• Task description:
Pick out each line of the material below that contains the string "movie", treating uppercase and lowercase letters as different.

• The input:
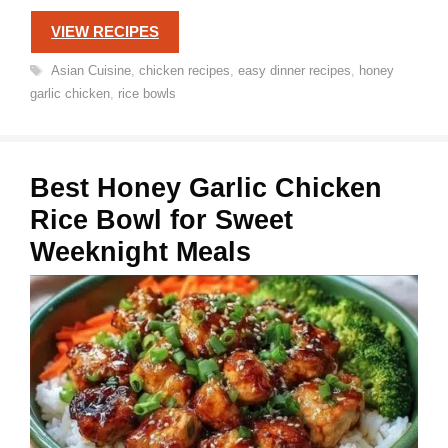
VIEW RECIPES
Tags
Asian Cuisine
,
chicken recipes
,
easy dinner recipes
,
honey
garlic chicken
,
rice bowls
Best Honey Garlic Chicken
Rice Bowl for Sweet
Weeknight Meals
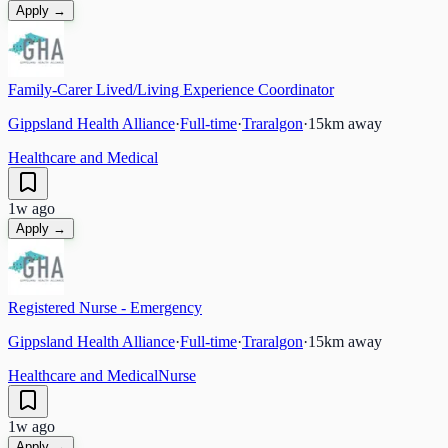
Apply →
Family-Carer Lived/Living Experience Coordinator
Gippsland Health Alliance
·
Full-time
·
Traralgon
·
15
km away
Healthcare and Medical
1w ago
Apply →
Registered Nurse - Emergency
Gippsland Health Alliance
·
Full-time
·
Traralgon
·
15
km away
Healthcare and Medical
Nurse
1w ago
Apply →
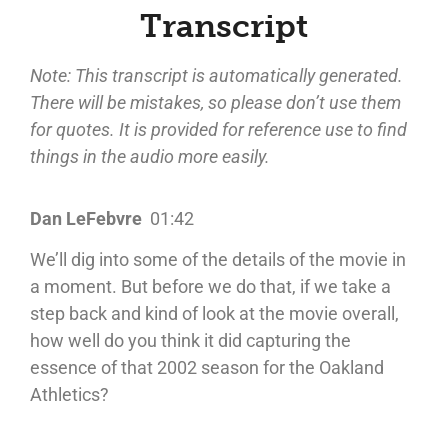
Transcript
Note: This transcript is automatically generated.
There will be mistakes, so please don’t use them
for quotes. It is provided for reference use to find
things in the audio more easily.
Dan LeFebvre
01:42
We’ll dig into some of the details of the movie in
a moment. But before we do that, if we take a
step back and kind of look at the movie overall,
how well do you think it did capturing the
essence of that 2002 season for the Oakland
Athletics?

• Task answer:
We’ll dig into some of the details of the movie in
step back and kind of look at the movie overall,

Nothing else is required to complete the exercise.